Für Allday war es ein Landfall wie andere auch. Er war schon in so vielen Häfen eingelaufen, daß sich ihr Bild in seiner Erinnerung verwischte. Seufzend gestand er sich ein, daß im Augenblick nur der Brief aus England zählte. Als wäre es gestern gewesen, stand ihm vor Augen, wie er sich mit Bolitho in die verunglückte Kutsche gezwängt und darin eine bildschöne Frau gefunden hatte, die dem Tode näher schien als dem Leben. Sie sah Bolithos verstorbener erster Frau so ähnlich, daß er seinen Augen nicht traute.

Mit schiefgelegtem Kopf lauschte er nun dem Salut, den die Festungsbatterie für sie schoß. Der richtige Willkommensgruß, dachte er, obwohl sie zu viele Kameraden an Bord hatten, die keinen einzigen Schuß mehr hören würden.

Er richtete sich auf, als die Tür klappte und der Wachtposten Haltung annahm.

Bolitho zog den Kopf unter den niedrigen Decksbalken ein und gewahrte dann die wartende Gestalt.

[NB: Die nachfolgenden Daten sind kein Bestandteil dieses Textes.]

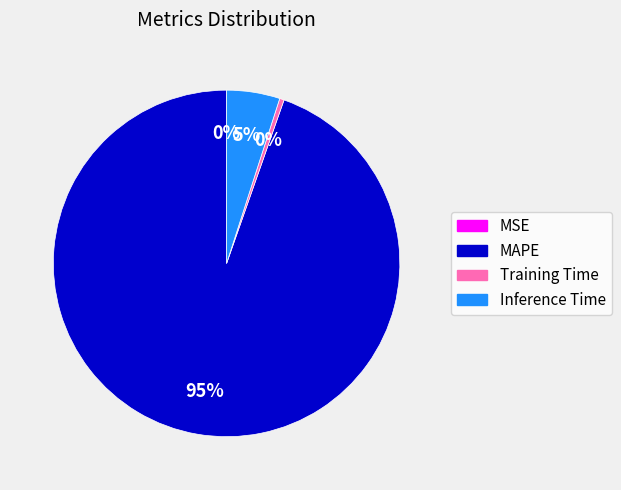

What is the majority slice?

MAPE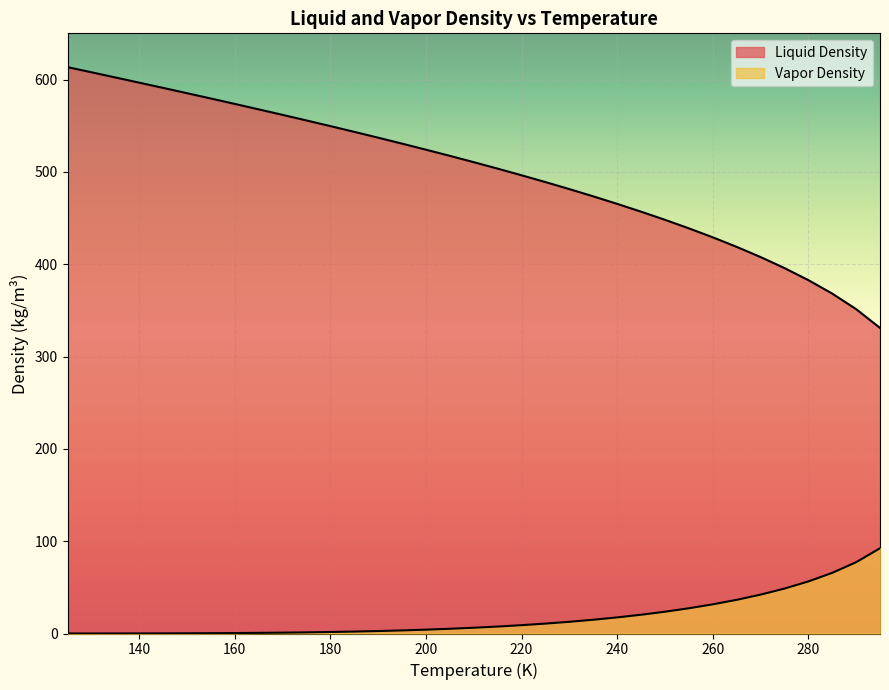

What is the total value across all series at 145?

591.1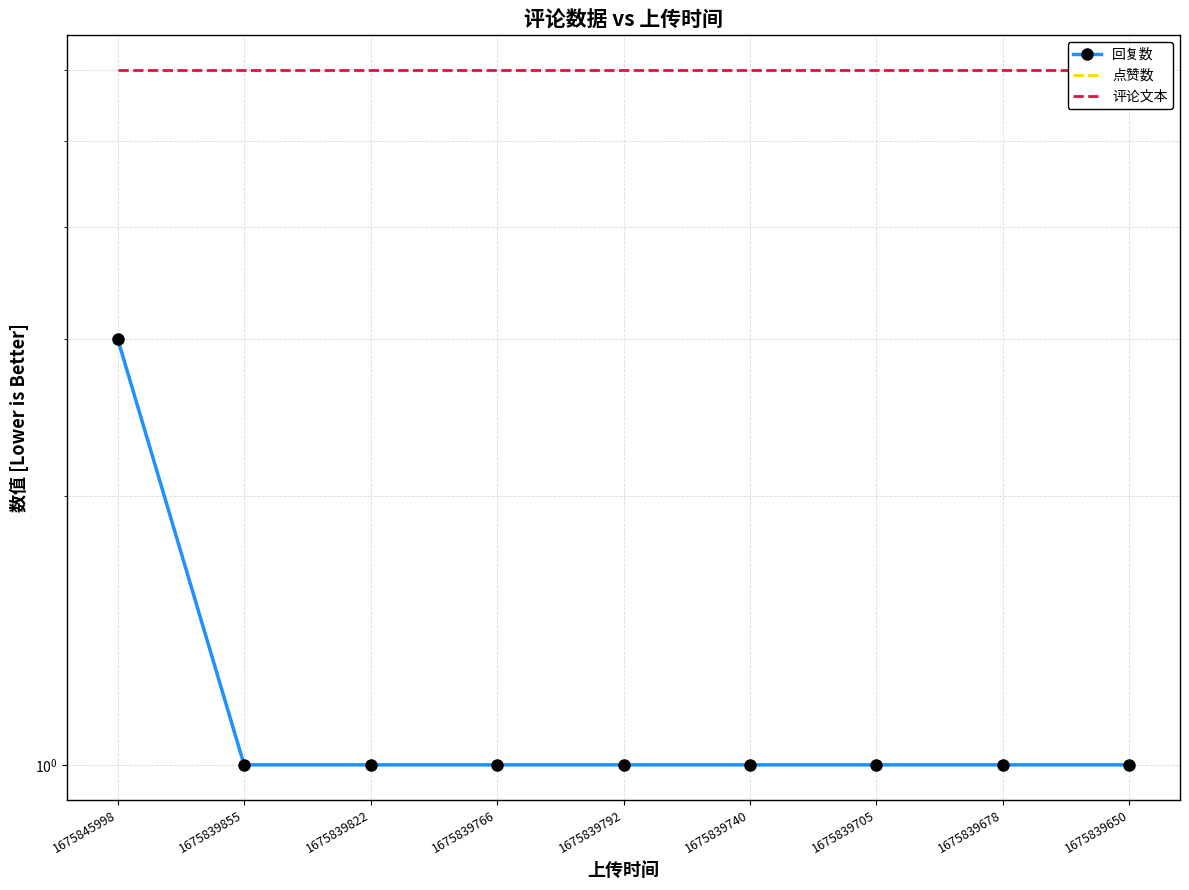

What position from the left is 1675839650?

9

Als er die besorgte Spannung in Alldays Gesicht sah, spürte er seine letzten Kraftreserven schwinden. Die Selbstbeherrschung, zu der er sich während der Lektüre des Briefes gezwungen hatte, die Verzweiflung, die seinen Blick getrübt hatte, all das zehrte jetzt an ihm.

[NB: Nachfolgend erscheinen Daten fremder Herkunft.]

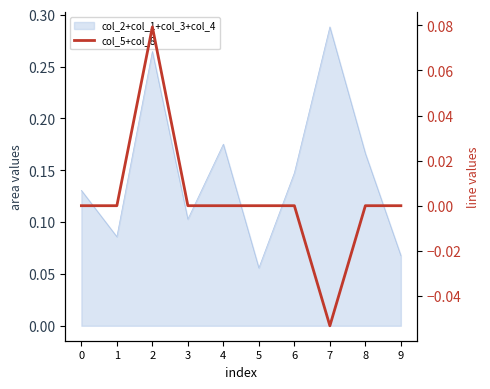

What is the smallest value displayed?

-0.1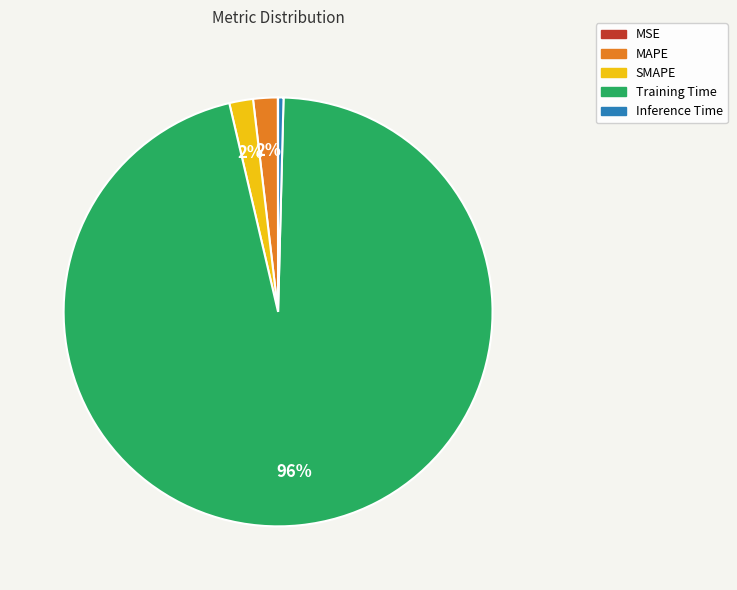

What is the largest slice in the pie chart?

Training Time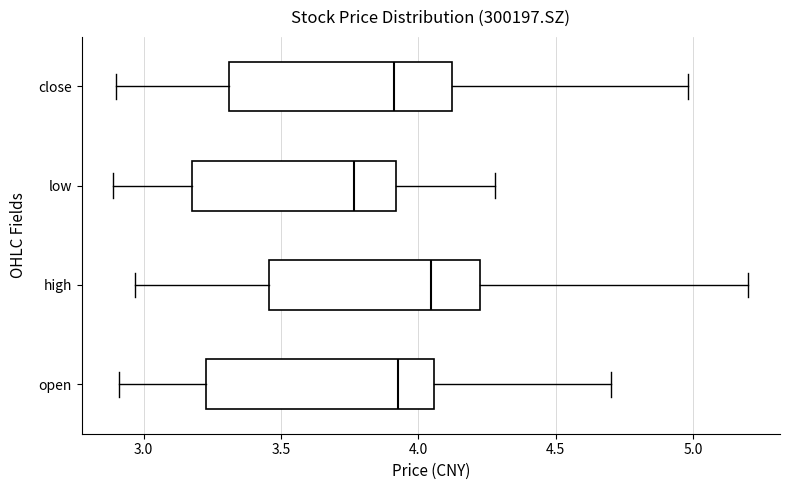

Reading bottom to top, read every box against the x-axis: the position of its median line, the range the box covers, and the ends of its whiskers. The values are not printed on the chart, so give them approximately, as read against the axis.

open: median 3.95, box 3.25 to 4.05, whiskers 2.90 to 4.70
high: median 4.05, box 3.45 to 4.25, whiskers 2.95 to 5.20
low: median 3.75, box 3.20 to 3.90, whiskers 2.90 to 4.30
close: median 3.90, box 3.30 to 4.10, whiskers 2.90 to 5.00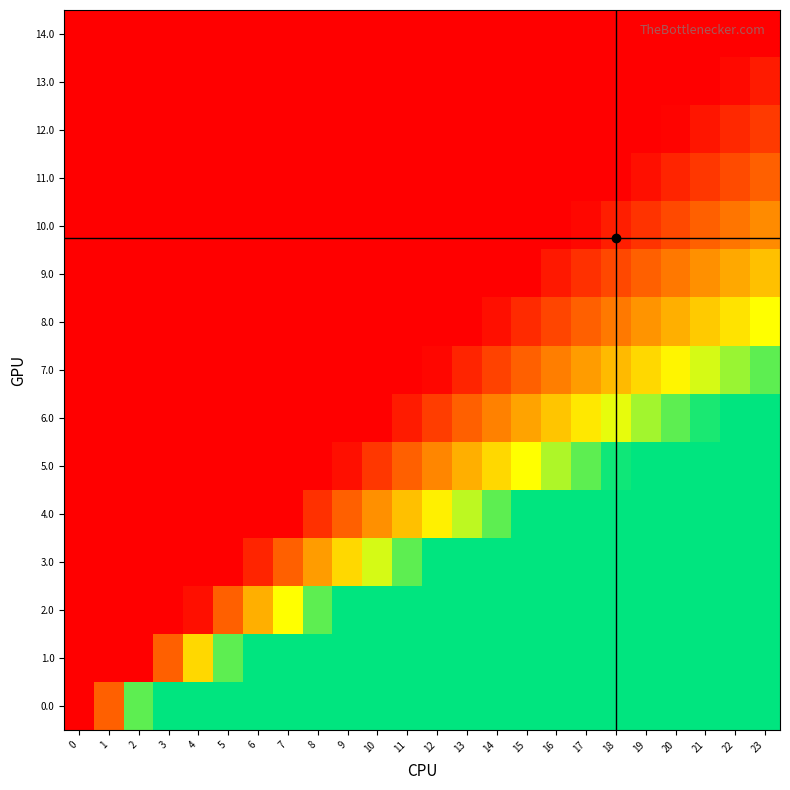

Between 6 and 11, which series saw the biggest shift?

3.0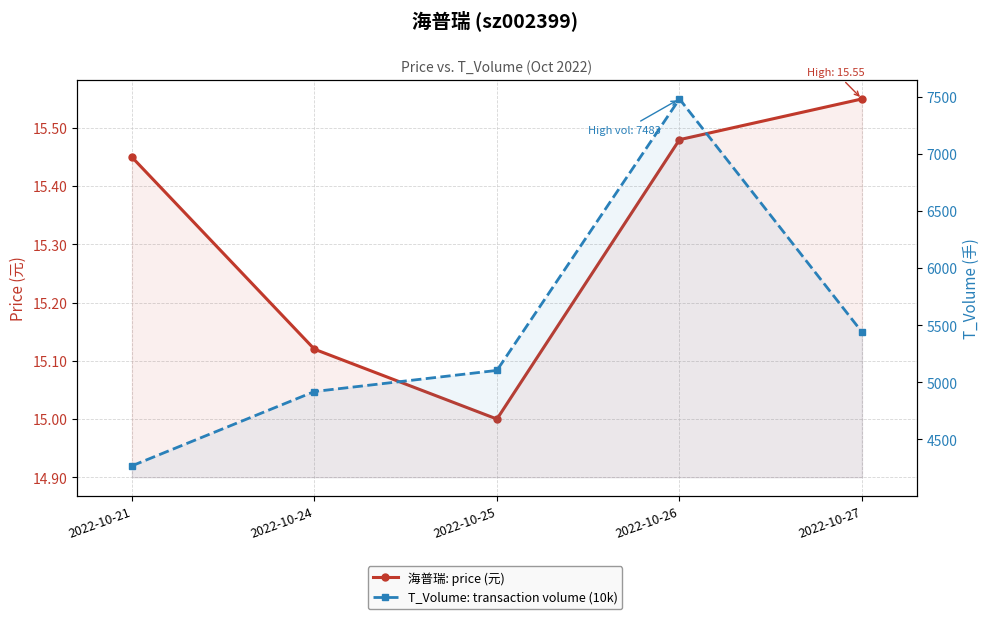

How many values in the T_Volume: transaction volume (10k) series exceed 5105?

2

Er hielt inne und lauschte dem Salut, der von Achates' Kanonen erwidert wurde. Dann griff er zu und drückte Alldays Hand.

Heiser fragte sein Bootsführer:»Steht es gut, Sir?»

Noch einmal drückte Bolitho Alldays Hand. Es fügte sich ganz richtig, daß er in diesem Augenblick bei ihm war und somit als erster davon erfuhr.

«Wir haben eine gesunde Tochter, Allday.»

Keiner von beiden wußte, wie lange sie so dastanden. Achates setzte zum letzten Kreuzschlag um die Landspitze an, auf dem Achterdeck intonierten die Pfeifer und Trommler einen munteren Marsch, aber Bolitho war im Geist ganz woanders.

Dann nickte Allday bedächtig; er kostete den Augenblick aus, von dem er wußte, daß er ihm noch oft Gesprächsstoff liefern würde, wenn er einst zum letztenmal den Fuß an Land gesetzt hatte.

«Und Mrs. Bolitho, Sir.»

«Geht es sehr gut. «Bolitho schritt ins Sonnenlicht hinaus.»Sie läßt dich grüßen. «Mit kraftvollen Schritten strebte er dem Achterdeck zu. Jetzt konnte er es mit allen aufnehmen. Konnte alles schaffen. Er sah sich nach Alldays breit grinsendem Gesicht um.»Außerdem hofft sie, daß uns der Dienst in dieser Friedenszeit nicht zu langweilig wird.»